Quem nasce em Portugal passou a ser cidadão à distância de um clique. Um processo único que emite o Cartão de Cidadão sem que os pais andem de balcão em balcão no dia em que o que devem fazer é festejar com uma grande “narsa”.

Chegamos ao caso mais relevante e de que poucos falam. A grande transformação da titularidade da propriedade rústica. O Balcão Único do Prédio está já instalado em 1269 freguesias de 138 concelhos, tendo já cadastrado mais de 5 milhões de matrizes. Uma conquista única no país do minifúndio. São 950 técnicos habilitados espalhados pelo país, é talvez a história de mais sucesso no âmbito predial e fiscal dos últimos cem anos.

Durante semanas o povo das redes sociais brincou com o facto de ter havido um membro do Governo que tornou vitalícia a Certidão de Óbito. A pergunta que mais se lia era a de se saber se para o Ministério da Justiça a morte não era perpétua. A morte era, mas a certidão não era porque por nova cópia havia uma taxa.

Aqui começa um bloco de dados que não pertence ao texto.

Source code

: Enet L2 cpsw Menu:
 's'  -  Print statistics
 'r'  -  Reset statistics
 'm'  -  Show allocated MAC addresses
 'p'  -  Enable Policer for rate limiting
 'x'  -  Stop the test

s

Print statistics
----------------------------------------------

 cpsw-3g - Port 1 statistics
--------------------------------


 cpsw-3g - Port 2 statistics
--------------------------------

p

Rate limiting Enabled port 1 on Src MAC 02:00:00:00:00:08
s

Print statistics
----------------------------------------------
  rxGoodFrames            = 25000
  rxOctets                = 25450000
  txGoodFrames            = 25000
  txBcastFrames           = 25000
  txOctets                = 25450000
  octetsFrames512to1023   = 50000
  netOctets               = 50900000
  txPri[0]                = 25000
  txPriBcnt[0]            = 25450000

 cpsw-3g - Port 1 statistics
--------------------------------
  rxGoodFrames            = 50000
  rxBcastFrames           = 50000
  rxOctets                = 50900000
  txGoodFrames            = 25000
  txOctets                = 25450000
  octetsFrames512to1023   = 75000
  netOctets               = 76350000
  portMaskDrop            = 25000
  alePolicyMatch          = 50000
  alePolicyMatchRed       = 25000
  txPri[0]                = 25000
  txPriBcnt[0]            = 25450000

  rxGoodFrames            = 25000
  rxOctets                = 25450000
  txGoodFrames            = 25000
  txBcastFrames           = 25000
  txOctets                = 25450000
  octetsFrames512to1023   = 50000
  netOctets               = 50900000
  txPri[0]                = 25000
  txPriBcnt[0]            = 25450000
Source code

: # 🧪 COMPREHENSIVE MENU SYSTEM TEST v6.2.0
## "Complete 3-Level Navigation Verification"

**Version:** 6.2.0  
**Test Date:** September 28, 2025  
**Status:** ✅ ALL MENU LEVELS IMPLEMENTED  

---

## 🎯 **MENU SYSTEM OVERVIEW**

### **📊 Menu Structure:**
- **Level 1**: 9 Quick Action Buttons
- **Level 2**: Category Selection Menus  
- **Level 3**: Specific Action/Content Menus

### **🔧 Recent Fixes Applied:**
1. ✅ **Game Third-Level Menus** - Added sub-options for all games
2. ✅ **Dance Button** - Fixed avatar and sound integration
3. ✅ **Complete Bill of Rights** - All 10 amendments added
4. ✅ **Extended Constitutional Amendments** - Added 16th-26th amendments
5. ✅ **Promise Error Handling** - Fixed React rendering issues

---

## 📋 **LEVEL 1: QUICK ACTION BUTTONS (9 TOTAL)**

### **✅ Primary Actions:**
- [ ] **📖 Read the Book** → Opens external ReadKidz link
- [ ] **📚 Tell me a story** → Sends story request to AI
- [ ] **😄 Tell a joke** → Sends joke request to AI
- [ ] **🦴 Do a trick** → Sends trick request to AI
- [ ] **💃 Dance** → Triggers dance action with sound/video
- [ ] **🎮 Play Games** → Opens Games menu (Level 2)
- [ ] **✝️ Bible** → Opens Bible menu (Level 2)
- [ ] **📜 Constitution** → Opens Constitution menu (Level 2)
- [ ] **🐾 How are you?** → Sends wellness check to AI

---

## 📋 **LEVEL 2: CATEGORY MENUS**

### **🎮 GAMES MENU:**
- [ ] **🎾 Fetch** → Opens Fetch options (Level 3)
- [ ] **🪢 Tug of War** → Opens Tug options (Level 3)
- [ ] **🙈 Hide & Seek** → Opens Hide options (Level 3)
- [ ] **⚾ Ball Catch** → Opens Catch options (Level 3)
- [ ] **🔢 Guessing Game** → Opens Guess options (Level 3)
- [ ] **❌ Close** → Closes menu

Há um secretário de Estado que poucos conhecem e que é o responsável pela maioria dos trabalhos que acima identifiquei. Chama-se Pedro Tavares. Muito provavelmente não será do seu agrado muita exposição, não será sequer sua ambição uma vida política longa. Mas Tavares é o Colombo sem ovo que acabou com a temporalidade da morte certificada, é o motor das muitas coisas que acima identifiquei. É para ele, que navega na desnecessidade de uma assessoria de imprensa, que credito o agradecimento público da sua qualidade profissional.